--- SOURCE EXTRACT ---

Los Alamos National Laboratory, facing some significant cuts in a House version of the energy appropriations bill, will continue operating for five months at roughly the same level as last year.
As usual, important details of how the status quo will affect individual programs will be worked out, as the fiscal year begins. The extension is effective until March 6.
The catch-all funding measure totaling $630 million was packaged in a cluster of spending measures for Veterans Affairs, Homeland Security, Defense (apart from the wars) and Military Construction.
But, along with those items, it also included $23 billion for hurricane relief and $25 billion in loan guarantees for automakers, among other extras.
Approved in the Senate by a 78-12 vote, the bill was sent to President George Bush to sign before funding runs out today for the current fiscal year.
The decisive issue in the energy area, was not about funding for the national labs, but rather whether to remove an offshore drilling ban that has been in effect since 1986, a matter that was effectively decided a few days earlier when the House removed the language from the bill.
“A CR puts off for today the divergent funding priorities between the Senate and House, when it comes to our labs. But stabilized FY2008 funding levels are acceptable when compared to alternatives that would impose arbitrary cuts to the labs’ national security work,” Domenici said after House voted and the plan was finalized. “Under this situation, the weapons activities numbers are better than if we had to split the difference with the House-passed level.”

--- EXTRACTED RECORDS ---

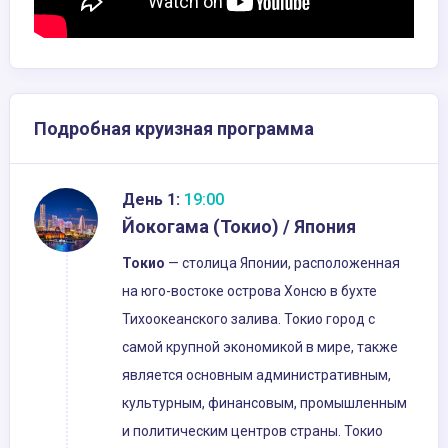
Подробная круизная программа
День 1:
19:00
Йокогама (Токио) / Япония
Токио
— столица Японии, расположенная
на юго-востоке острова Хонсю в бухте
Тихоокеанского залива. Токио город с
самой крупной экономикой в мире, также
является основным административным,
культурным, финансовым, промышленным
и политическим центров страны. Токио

---

TASKS TO PERFORM:
• 1. Name the spending areas that the catch-all funding measure was packaged with, according to the Los Alamos article.
• 2. Duplicate the Los Alamos article word for word, starting with "Los Alamos National" and going on through "among other extras.".
Answer only from the Los Alamos article.

RESPONSES FOR EACH TASK:
• 1. Veterans Affairs; Homeland Security; Defense (apart from the wars); Military Construction

• 2.
Los Alamos National Laboratory, facing some significant cuts in a House version of the energy appropriations bill, will continue operating for five months at roughly the same level as last year.
As usual, important details of how the status quo will affect individual programs will be worked out, as the fiscal year begins. The extension is effective until March 6.
The catch-all funding measure totaling $630 million was packaged in a cluster of spending measures for Veterans Affairs, Homeland Security, Defense (apart from the wars) and Military Construction.
But, along with those items, it also included $23 billion for hurricane relief and $25 billion in loan guarantees for automakers, among other extras.